**To do**
Pictures aside, print all of the data below exactly as written.

BEGIN Available data

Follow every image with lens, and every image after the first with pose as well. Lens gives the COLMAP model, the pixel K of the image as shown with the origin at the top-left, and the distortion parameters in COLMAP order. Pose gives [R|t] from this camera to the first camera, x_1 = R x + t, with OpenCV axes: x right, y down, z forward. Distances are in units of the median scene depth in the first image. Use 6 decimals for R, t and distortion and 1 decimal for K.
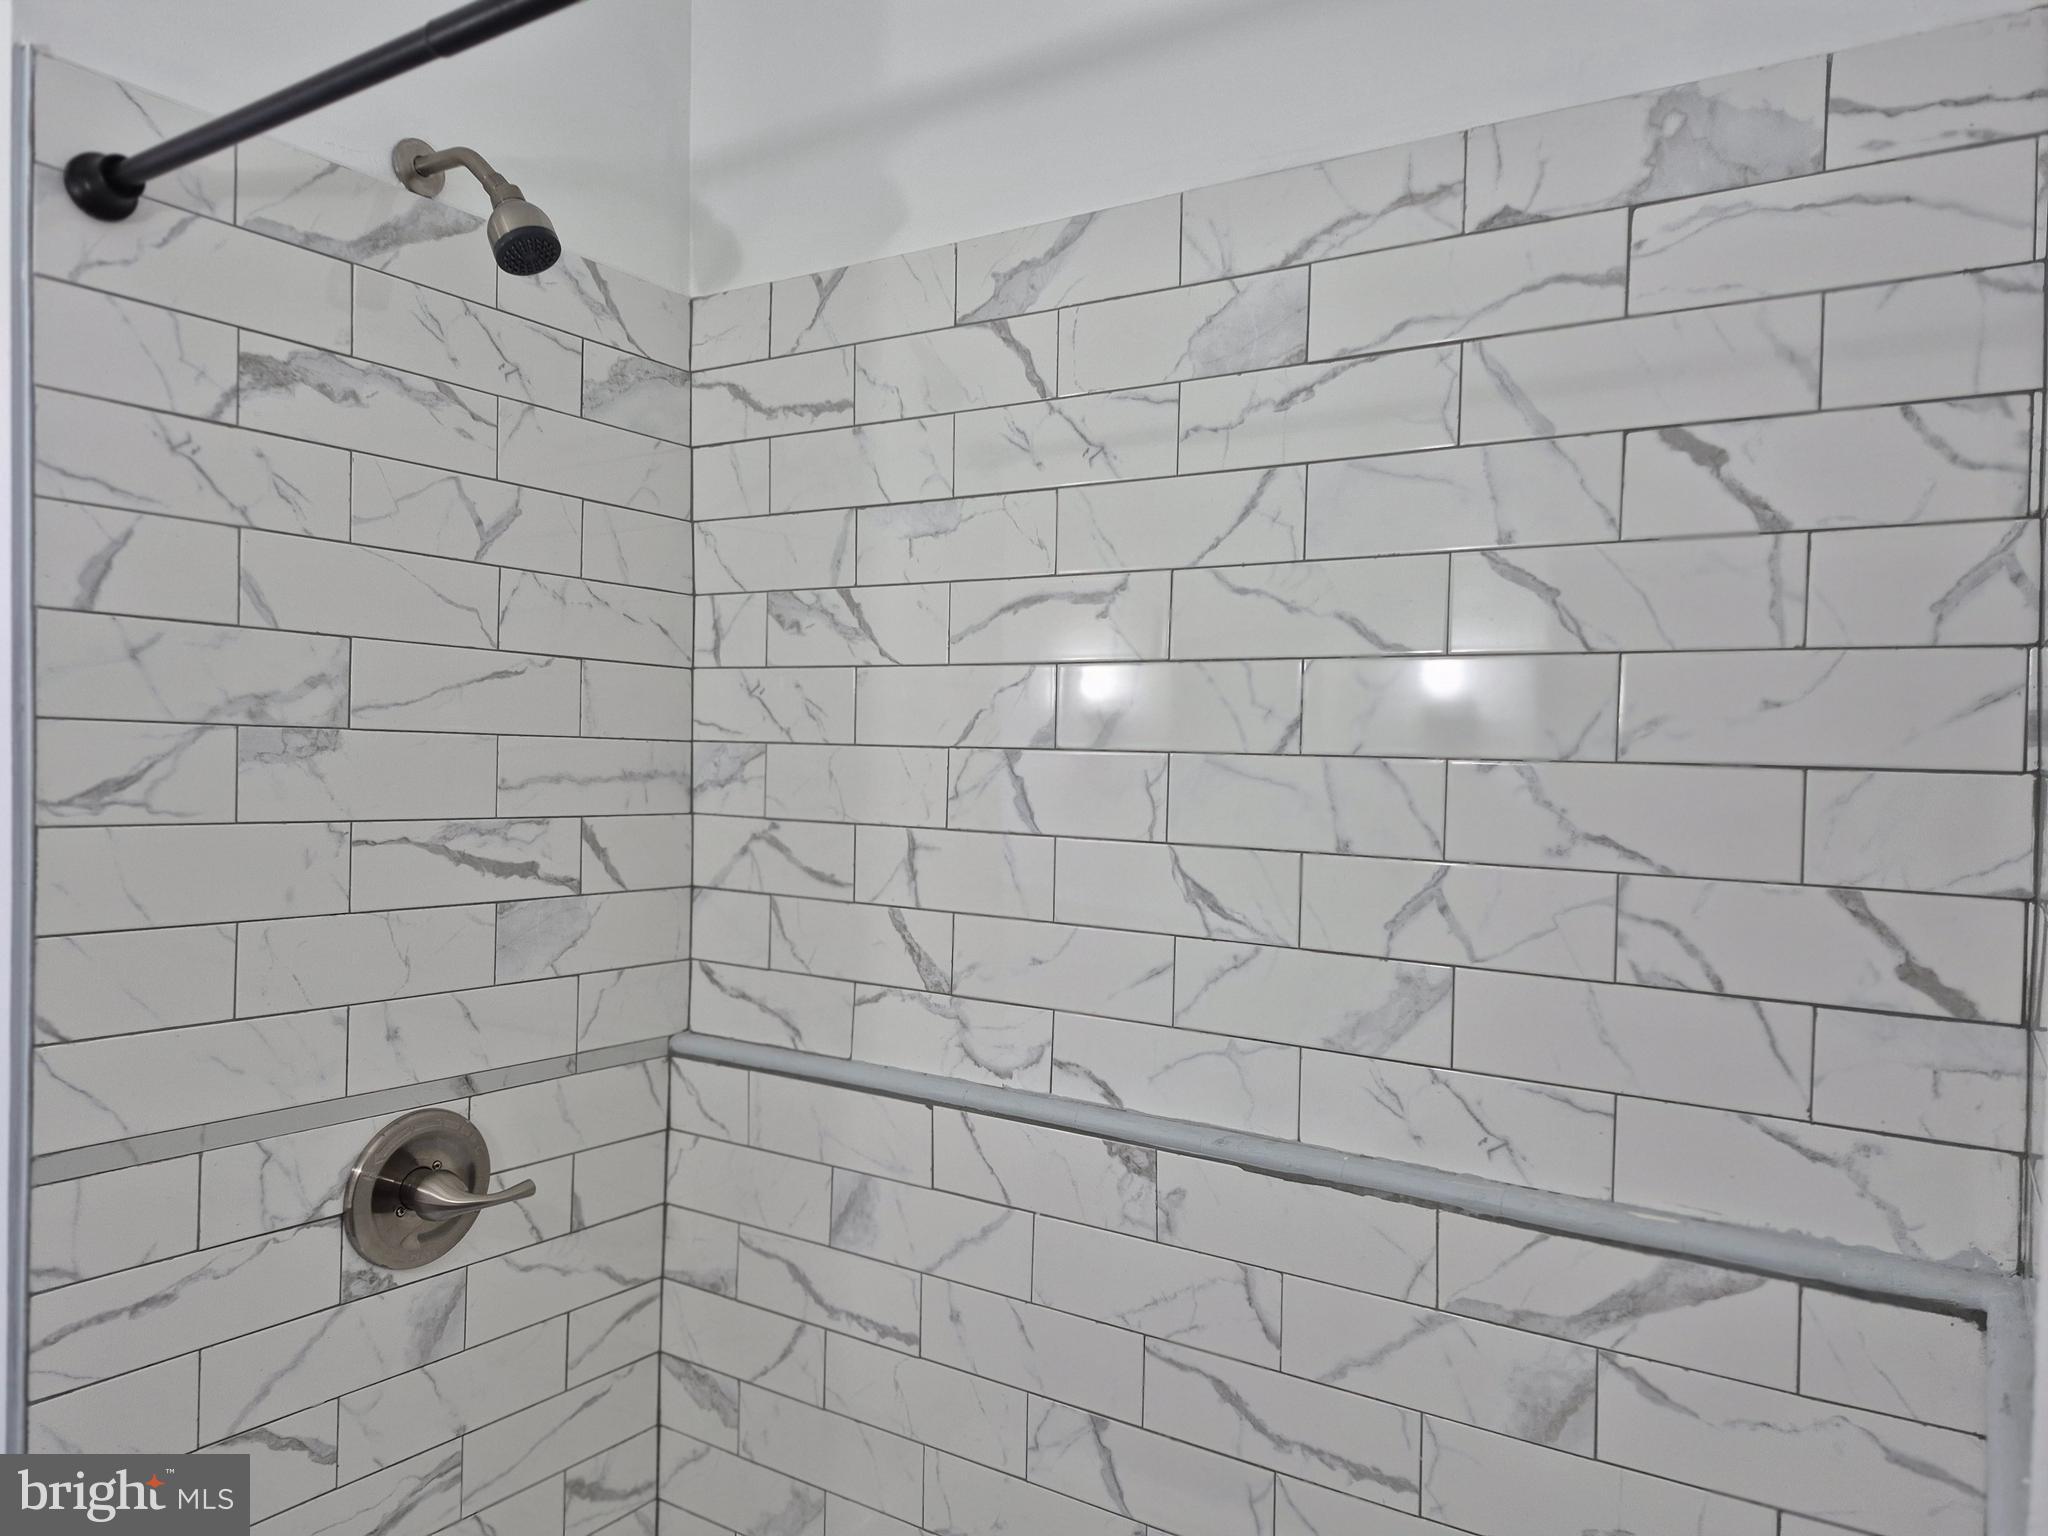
lens RADIAL K [[1424.0, 0, 1014.4], [0, 1424.0, 771.1], [0, 0, 1]] dist [0.060547, -0.051859]
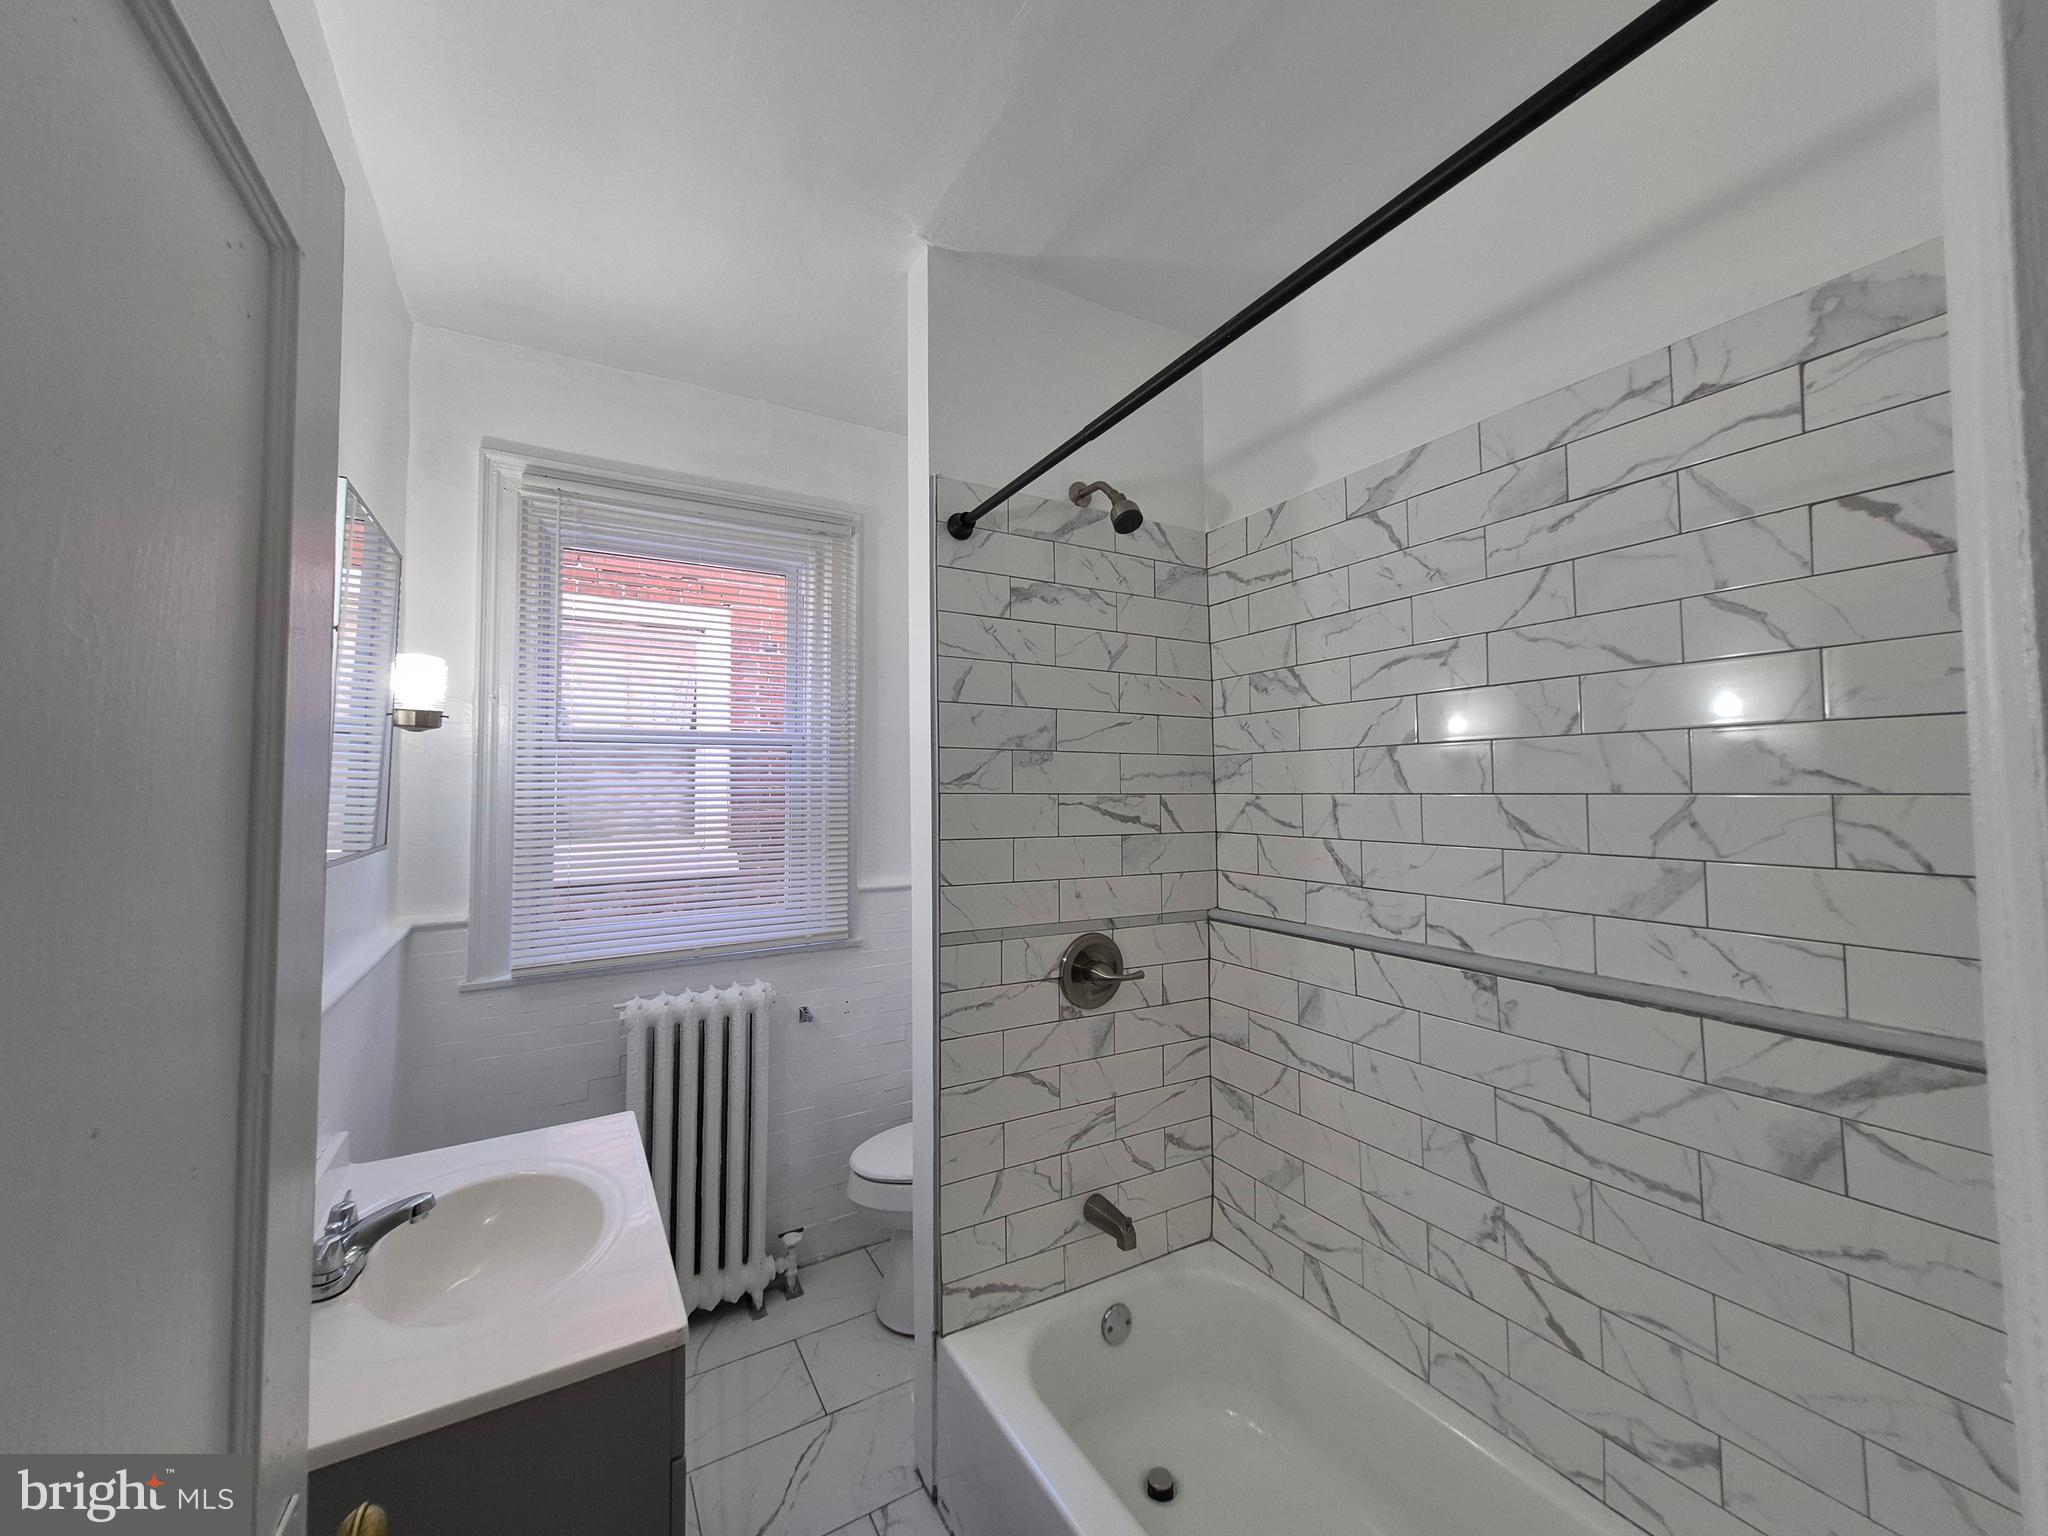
lens RADIAL K [[806.0, 0, 1029.4], [0, 806.0, 763.0], [0, 0, 1]] dist [0.005975, 0.000241]
pose [[0.897206, -0.046308, -0.439178, 0.037409], [0.020184, 0.997748, -0.063969, 0.067672], [0.441151, 0.048529, 0.896120, -0.113431]]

END Available data

**Solution for this problem**
Follow every image with lens, and every image after the first with pose as well. Lens gives the COLMAP model, the pixel K of the image as shown with the origin at the top-left, and the distortion parameters in COLMAP order. Pose gives [R|t] from this camera to the first camera, x_1 = R x + t, with OpenCV axes: x right, y down, z forward. Distances are in units of the median scene depth in the first image. Use 6 decimals for R, t and distortion and 1 decimal for K.
lens RADIAL K [[1424.0, 0, 1014.4], [0, 1424.0, 771.1], [0, 0, 1]] dist [0.060547, -0.051859]
lens RADIAL K [[806.0, 0, 1029.4], [0, 806.0, 763.0], [0, 0, 1]] dist [0.005975, 0.000241]
pose [[0.897206, -0.046308, -0.439178, 0.037409], [0.020184, 0.997748, -0.063969, 0.067672], [0.441151, 0.048529, 0.896120, -0.113431]]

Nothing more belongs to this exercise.